Linen is ideal for summer clothing because the fabric has a cooling effect and moisture is transported to the surface. In addition to that, linen is tear-resistant, durable and consistent in its form.
We use organic linen as jersey fabric for tops and t-shirts.
Why organic linen?
There are a lot of ecological and social advantages in the cultivation of organic linen. For example the use of chemical fungicides and insecticides is not allowed. The use of mineral fertilizers is not allowed. Dressed seeds are not allowed.
Also, five to seven percent more seeds have to be put out in order to balance the loss trough insect damage.

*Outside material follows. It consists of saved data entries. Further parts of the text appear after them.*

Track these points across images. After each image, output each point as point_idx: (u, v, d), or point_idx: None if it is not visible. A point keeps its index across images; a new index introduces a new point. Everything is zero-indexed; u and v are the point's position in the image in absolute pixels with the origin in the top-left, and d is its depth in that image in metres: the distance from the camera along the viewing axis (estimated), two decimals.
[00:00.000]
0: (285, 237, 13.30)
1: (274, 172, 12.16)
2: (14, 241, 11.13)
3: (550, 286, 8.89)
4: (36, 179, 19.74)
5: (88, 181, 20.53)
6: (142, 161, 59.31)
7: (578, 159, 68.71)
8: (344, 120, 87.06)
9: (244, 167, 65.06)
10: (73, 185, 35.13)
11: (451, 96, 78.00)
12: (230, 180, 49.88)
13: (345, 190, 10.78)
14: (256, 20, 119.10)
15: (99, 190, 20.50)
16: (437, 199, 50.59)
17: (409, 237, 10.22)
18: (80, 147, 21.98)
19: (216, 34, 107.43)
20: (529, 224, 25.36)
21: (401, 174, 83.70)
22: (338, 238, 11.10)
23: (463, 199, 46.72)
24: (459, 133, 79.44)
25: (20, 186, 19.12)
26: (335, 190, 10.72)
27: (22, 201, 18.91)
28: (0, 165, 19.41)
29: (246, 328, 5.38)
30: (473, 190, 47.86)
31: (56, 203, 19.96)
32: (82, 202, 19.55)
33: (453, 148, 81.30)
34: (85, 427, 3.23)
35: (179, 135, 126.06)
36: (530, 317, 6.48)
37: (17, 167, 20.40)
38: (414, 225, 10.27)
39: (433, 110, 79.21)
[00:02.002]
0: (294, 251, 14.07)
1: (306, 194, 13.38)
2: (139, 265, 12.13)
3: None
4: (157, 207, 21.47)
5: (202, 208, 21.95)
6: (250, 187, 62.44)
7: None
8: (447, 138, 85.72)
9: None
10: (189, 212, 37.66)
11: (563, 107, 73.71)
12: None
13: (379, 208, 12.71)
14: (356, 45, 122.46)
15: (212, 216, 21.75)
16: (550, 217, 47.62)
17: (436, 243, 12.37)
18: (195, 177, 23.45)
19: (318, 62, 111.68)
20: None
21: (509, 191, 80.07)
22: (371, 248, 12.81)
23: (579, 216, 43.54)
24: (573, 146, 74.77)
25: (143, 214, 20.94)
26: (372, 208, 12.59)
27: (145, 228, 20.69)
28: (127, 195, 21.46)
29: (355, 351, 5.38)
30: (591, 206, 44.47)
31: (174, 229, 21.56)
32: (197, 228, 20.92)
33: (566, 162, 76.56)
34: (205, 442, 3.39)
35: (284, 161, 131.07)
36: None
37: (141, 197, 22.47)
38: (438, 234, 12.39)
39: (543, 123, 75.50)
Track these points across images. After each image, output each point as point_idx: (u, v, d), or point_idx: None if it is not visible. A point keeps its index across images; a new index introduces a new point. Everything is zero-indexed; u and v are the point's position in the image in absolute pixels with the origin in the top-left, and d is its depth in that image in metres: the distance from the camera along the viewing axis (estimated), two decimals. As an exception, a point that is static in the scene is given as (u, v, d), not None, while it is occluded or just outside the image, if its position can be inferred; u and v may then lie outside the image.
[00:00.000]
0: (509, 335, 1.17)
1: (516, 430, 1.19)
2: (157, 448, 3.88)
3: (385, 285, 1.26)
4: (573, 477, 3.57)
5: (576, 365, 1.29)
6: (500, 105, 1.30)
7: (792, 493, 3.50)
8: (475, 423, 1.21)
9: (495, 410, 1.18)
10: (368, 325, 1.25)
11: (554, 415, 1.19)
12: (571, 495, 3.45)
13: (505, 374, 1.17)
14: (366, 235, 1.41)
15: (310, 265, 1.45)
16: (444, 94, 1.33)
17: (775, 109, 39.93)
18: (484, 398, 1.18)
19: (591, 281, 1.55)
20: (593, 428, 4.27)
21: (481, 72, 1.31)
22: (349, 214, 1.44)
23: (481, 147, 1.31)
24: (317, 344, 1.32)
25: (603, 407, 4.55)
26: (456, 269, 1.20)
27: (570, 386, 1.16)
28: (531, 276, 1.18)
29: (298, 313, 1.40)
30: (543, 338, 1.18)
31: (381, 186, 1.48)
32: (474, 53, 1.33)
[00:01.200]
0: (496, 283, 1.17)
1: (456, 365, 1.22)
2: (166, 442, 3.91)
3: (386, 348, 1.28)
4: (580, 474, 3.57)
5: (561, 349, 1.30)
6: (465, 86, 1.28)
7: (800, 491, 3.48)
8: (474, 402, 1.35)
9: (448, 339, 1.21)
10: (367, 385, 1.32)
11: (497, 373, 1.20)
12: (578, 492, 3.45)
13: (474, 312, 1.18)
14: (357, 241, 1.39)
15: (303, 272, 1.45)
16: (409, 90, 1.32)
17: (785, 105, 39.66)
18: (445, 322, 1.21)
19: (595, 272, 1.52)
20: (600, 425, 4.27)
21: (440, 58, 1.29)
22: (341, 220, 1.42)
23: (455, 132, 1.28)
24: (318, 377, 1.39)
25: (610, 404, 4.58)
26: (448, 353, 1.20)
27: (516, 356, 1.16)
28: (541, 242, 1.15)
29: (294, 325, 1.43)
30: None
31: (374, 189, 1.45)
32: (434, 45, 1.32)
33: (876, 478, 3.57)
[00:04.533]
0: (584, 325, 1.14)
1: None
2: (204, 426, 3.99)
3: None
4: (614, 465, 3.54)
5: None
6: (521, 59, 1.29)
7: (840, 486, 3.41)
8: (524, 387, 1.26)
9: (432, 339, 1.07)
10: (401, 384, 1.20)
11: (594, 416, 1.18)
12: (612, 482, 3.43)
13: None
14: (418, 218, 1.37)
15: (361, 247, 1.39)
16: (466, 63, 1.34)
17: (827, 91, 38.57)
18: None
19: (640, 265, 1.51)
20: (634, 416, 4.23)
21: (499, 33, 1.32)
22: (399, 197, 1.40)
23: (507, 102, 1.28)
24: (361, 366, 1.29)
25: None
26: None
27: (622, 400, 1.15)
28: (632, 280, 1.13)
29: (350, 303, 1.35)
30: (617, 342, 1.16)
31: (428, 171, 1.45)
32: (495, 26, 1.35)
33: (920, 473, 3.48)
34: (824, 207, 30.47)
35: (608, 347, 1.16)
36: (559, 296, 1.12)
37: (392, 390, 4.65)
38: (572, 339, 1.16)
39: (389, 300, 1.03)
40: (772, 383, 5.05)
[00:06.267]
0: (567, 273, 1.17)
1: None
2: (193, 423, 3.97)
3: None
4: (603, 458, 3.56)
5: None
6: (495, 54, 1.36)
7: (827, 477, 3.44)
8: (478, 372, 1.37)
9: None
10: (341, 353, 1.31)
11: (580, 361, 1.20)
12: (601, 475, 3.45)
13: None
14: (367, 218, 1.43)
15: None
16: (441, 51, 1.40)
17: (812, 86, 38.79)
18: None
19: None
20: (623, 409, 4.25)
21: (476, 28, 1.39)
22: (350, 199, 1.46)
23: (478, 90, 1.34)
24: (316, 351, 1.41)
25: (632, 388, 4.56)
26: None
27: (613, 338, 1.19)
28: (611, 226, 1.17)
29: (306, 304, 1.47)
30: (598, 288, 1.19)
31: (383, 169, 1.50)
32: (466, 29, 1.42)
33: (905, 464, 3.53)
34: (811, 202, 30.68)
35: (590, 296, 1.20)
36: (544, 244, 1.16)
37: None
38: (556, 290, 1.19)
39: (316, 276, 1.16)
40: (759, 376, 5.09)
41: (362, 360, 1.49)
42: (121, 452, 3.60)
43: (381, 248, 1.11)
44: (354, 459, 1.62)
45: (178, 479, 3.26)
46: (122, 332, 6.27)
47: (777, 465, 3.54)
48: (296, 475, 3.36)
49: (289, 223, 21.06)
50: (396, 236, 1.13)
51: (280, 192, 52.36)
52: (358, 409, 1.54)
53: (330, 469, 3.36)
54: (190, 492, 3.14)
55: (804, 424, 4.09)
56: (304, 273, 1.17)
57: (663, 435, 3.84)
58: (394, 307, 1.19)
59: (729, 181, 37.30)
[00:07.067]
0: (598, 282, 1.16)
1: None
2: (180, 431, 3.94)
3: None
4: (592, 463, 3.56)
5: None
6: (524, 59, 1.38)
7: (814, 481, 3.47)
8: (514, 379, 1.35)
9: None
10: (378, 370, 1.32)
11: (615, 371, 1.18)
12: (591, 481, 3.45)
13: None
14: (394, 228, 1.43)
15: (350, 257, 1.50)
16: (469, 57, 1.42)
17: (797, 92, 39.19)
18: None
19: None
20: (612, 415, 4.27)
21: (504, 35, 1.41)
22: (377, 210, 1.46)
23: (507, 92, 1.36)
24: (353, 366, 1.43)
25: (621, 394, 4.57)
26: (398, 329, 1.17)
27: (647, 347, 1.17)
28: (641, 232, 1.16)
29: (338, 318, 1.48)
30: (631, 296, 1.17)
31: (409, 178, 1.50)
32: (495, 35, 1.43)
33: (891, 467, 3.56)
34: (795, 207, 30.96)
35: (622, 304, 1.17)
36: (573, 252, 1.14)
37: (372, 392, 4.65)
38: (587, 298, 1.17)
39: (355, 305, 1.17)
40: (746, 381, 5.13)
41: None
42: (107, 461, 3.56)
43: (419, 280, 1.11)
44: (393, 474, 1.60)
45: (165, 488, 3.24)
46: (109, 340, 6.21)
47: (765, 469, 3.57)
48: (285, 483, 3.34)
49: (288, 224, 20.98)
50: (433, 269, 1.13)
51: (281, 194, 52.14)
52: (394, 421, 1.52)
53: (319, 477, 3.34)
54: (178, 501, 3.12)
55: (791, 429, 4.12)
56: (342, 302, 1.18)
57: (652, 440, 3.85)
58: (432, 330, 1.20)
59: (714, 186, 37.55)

All these aspects are a plus for the soil, the farmer but also us, the consumer, since no yucky stuff gets on our skin.
Another sustainable cotton option
Organic Cotton is amazing an a very good option. But when it comes to the world’s resources, we have to be aware that water and field land are limited. Cotton, also the organic version, does need both – and a lot of it. For that reason we need other options.
One of them is recycled cotton.
In comparison to polyester or polyamide, cotton is recycled mechanically. The process is more difficult and the recycled product lacks in quality compared to virgin cotton yarns.
Therefore, until now, a fabric can never be out of 100% recycled cotton. It always needs new cotton yarns to ensure high quality and long lasting garments.
At JAN 'N JUNE we use recycled cotton for scarves and sweaters and are always trying to find beautiful fabrics out of recycled cotton which fulfill our quality standards.
Flax grown in Belgium and France
You know how much we love sourcing locally.
The Trademark Belgian Linen™ commits to at least 85% of the weight of the fabric consisting of flax grown in the EU. Also, the linen fabric must be woven in a Belgium based mill.
For our special woven linen collection we decided to use Belgian Linen™. This means the flax was grown in Belgium and France. In our case even 100% of it (not only 85%). The weaving process of the fabric took place in Meulebeke (Belgium). Besides the yarn spinning, all supply chain steps took place in the EU.
Next steps in terms of sustainability are for us to get the whole supply chain to be in Europe. Currently we are not 100% happy with the yarns being spun in Asia.
Feel and touch of the Belgium Linen™ are pretty perfectly what you expect linen to be. It's light, cool and summery.